Namespaces are a core component of the Kubernetes landscape which are often used as as a base level of resource isolation. As a resource which contains multiple others, the shutdown behaviour associated with terminating namespaces is complex. In effect, namespaces can often get “stuck” in a Terminating state. I ran into this recently with a variety of namespaces in a Digital Ocean Kubernetes cluster.


Much advice on the internet will recommend editing the namespace to remove any finalizers on the object. This may work in many distributions, however was not an option for me. It appears that Digitalocean has protections against this (likely in the form of a MutatingAdmissionController) which dynamically added the finalizer back. Due to this, I had to track down the finalizer that was failing, and determine how to correct it.

Note: A finalizer is a function which acts to enforce cleanup and/or deletion of related resources, or take other action when a resource is deleted.

As a part of debugging this, your first step should be looking at the current state of the namespace. Although I’m sure there is a better way, I used kubectl edit ns <name>. This quickly confirmed that the namespace termination was stuck on the finalizer, and from the error it appears that the finalizer was failing to list custom metrics. At ths time this felt unrelated, but becomes clear when you think about what must be cleaned up when a namespace is deleted.

When a namespace is removed, the finalizer must ensure that all resources that it contains are removed. While a namespace still has resources within it, it is in the Terminating state. You can check what resources are in a namespace with this snippet:

kubectl api-resources --verbs=list --namespaced -o name \
  | xargs -n 1 kubectl get --show-kind --ignore-not-found -n <namespace>

Note that this is much more encompassing than kubectl get all -n <namespace>

This is, effectively, the same thing that the finalizer does, so it must fetch all resources. If you can’t list all api-resources, the finalizer cannot continue. This is what was happening in my case.

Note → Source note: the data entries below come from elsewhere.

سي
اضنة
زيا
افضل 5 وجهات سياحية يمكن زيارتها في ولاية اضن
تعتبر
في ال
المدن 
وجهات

Making this call was failing because custom metrics could not be queried. My custom metrics were being provided by the prometheus-adapter, which luckily had a fairly clear error in the logs.

unable to update list of all metrics: unable to fetch metrics for query "{namespace!=\"\",__name__!~\"^container_.*\"}": Get http://prometheus-server.monitoring:9090/api/v1/series?match%5B%5D=%7Bnamespace%21%3D%22%22%2C__name__%21~%22%5Econtainer_.%2A%22%7D&start=1599086760.41: dial tcp 10.245.96.140:9090: i/o timeout
I0

The call to prometheus was timing out, leading me to check on Prometheus, where it was immediately clear from the logs that Prometheus was in a rough state. I quickly restarted Prometheus, and the namespace quickly terminated.

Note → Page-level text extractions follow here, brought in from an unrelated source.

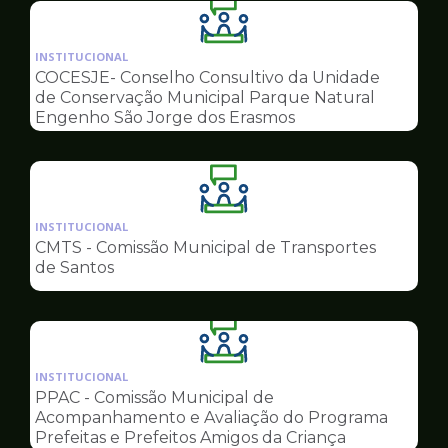
Ilustração
da
INSTITUCIONAL
pagina
COCESJE- Conselho Consultivo da Unidade
de
de Conservação Municipal Parque Natural
Conselhos
Engenho São Jorge dos Erasmos
Ilustração
da
INSTITUCIONAL
pagina
CMTS - Comissão Municipal de Transportes
de
de Santos
Conselhos
Ilustração
da
INSTITUCIONAL
pagina
PPAC - Comissão Municipal de
de
Acompanhamento e Avaliação do Programa
Conselhos
Prefeitas e Prefeitos Amigos da Criança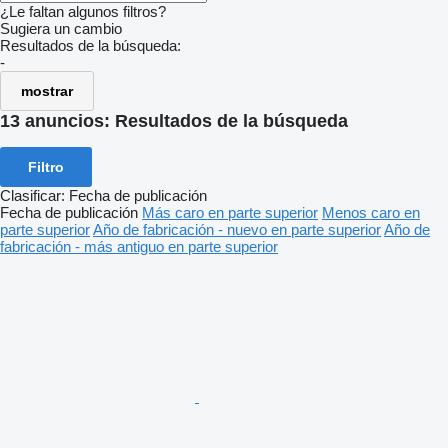
¿Le faltan algunos filtros?
Sugiera un cambio
Resultados de la búsqueda:
-
mostrar
13 anuncios:
Resultados de la búsqueda
Filtro
Clasificar
:
Fecha de publicación
Fecha de publicación
Más caro en parte superior
Menos caro en
parte superior
Año de fabricación - nuevo en parte superior
Año de
fabricación - más antiguo en parte superior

Our chain of failures here was:

  • Terminating Namespace, to
  • Kubernetes Finalizer, to
  • Listing api-resources, to
  • Listing Custom Metrics, to
  • Prometheus Custom Metric Adapter, to
  • Prometheus

In the end a slow-responding Prometheus was preventing an unrelated Namespace from terminating. As Kubernetes installations get more complex, I expect that we will start seeing more cross-cutting issues like this, which is why careful tracing and debugging skills are important. As the system gets more complex, a quick google search is unlikely to have the exact answer needed. Before this incident, I would not have suspected that a failing custom metric provider would prevent resource deletion.